Will Hammersla of Victoria was appointed National Coach by Sport Climbing Australia on 1 January.
The 26-year-old is an experienced coach. Hammersla started coaching young kids at local football clubs before taking on Bayside Rock Climbing Gym’s Development Squad (the gym’s top performers) in about 2011. The following year, he progressed to coaching Bayside’s Junior Team, and in 2013 formed and coached the Victorian State Team.
“One of the things I really want to focus on is supporting Open athletes,” says Hammersla. “That means getting them to training camps, sessions and involved in coaching the younger athletes and the progression of the sport at a competition level.”
Hammersla also envisions building a support network for state and regional coaches. “One person can only do so much, but if that one person can empower 20 people across the nation, we’ll have much better coaching being delivered to athletes at their home gyms,” he says.
At this year’s National Youth Team Tryouts being held at Bayside Rock Climbing Gym in Carrum Downs, Victoria, on 28-29 March, he’s holding a National Coaches’ Conference. “I want to get all coaches in the same room so we can talk about what visions we have individually,” he says.
Hammersla also hopes to reach out to athletes living in far-flung towns. “We have the opportunity to harness the digital age by providing online resources to athletes, especially those who live in remote areas,” he says.
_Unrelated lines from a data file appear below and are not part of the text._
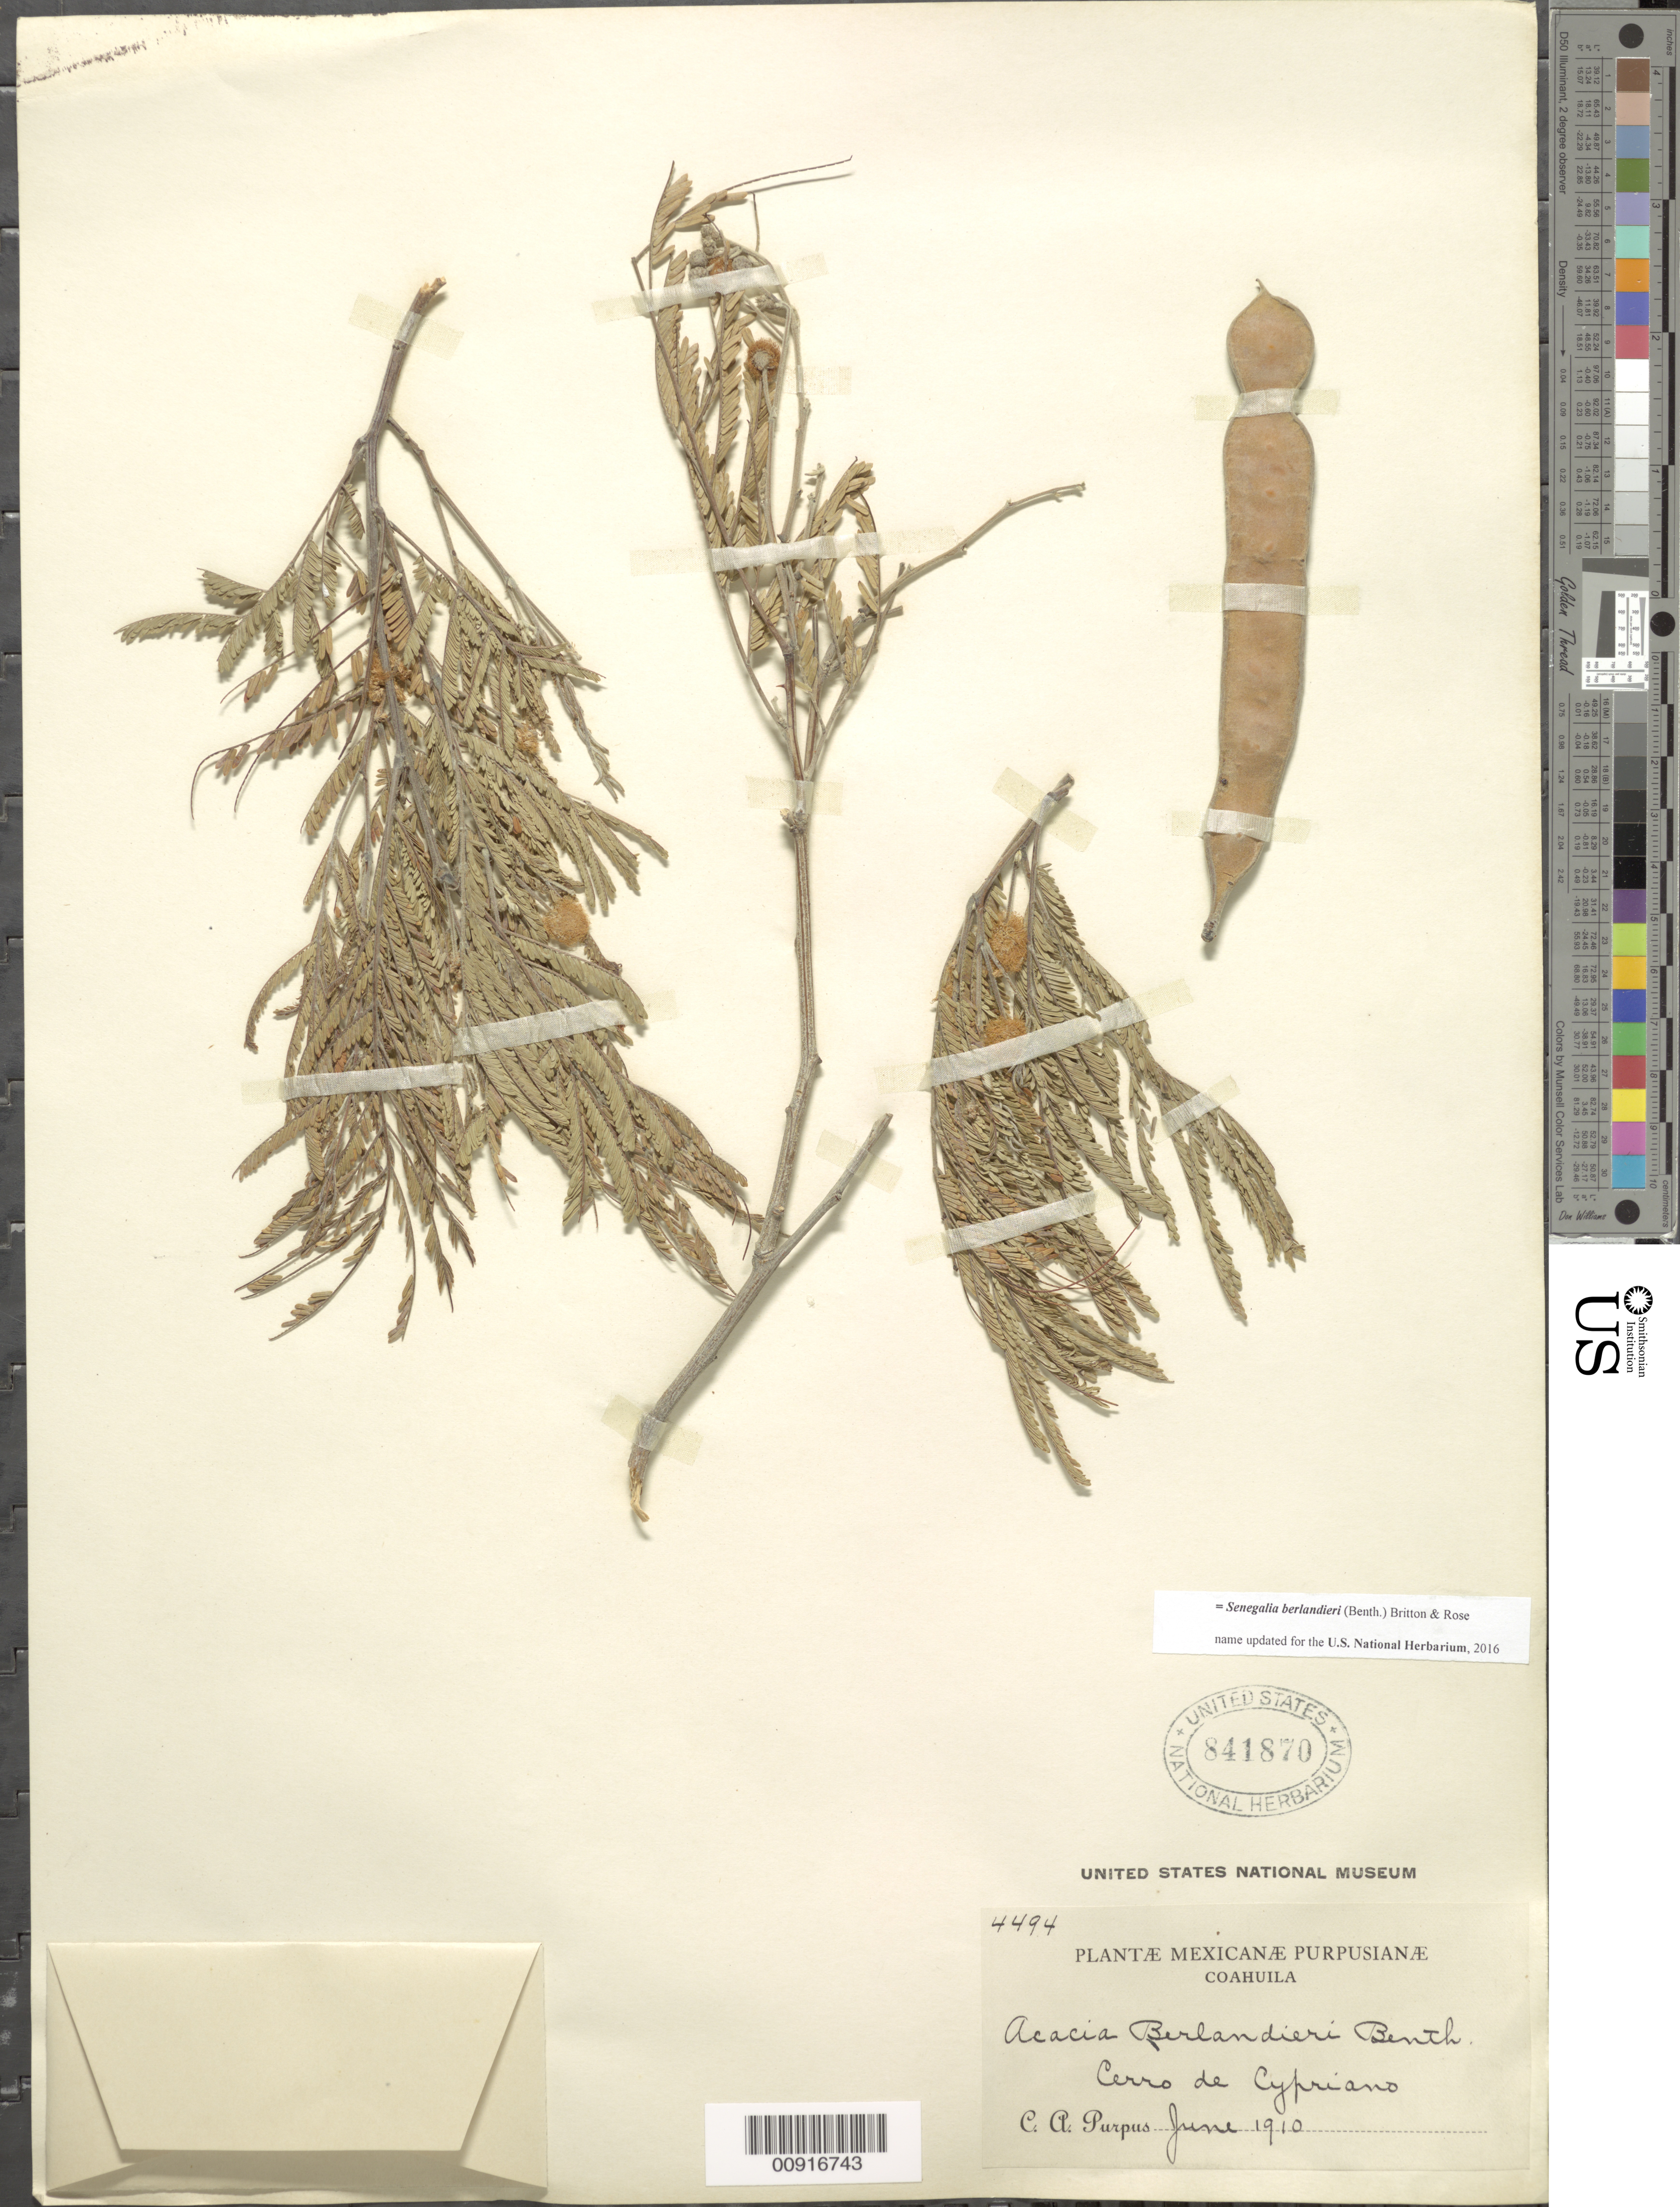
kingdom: Plantae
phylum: Tracheophyta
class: Magnoliopsida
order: Fabales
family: Fabaceae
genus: Senegalia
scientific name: Senegalia berlandieri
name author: (Benth.) Britton & Rose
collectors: C. A. Purpus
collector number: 4494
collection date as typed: Jun 1910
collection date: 1910-06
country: Mexico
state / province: Coahuila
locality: Cerro de Cypriano, Coahuila.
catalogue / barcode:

Hammersla has athletes in the Northern Territory that he’s hoping to train by correspondence: “It’s really about embracing the digital concept and providing resources for everybody everywhere in Australia.”
On 23-25 January, a National Youth Training Camp will be held at Bayside Rock where participants can experience climbing to the standard that will be set at the National Youth Team Tryouts in March, where young kids will vie for a spot on the National Team.
“My advice for young climbers trying to get on the team is, if you want to climb hard, you have to try. Athletes don’t get strong by only repetitively climbing at grades below their maximum. You have to really push your boundaries,” he says. “If you never get on a hard climb, you’re never going to climb it. So don’t be afraid.”
Hammersla originally hails from Iowa, United States, but has been living in Australia for the past 16 years. Outdoors, he has onsighted grade 26 in the Grampians, Victoria, and bouldered V10.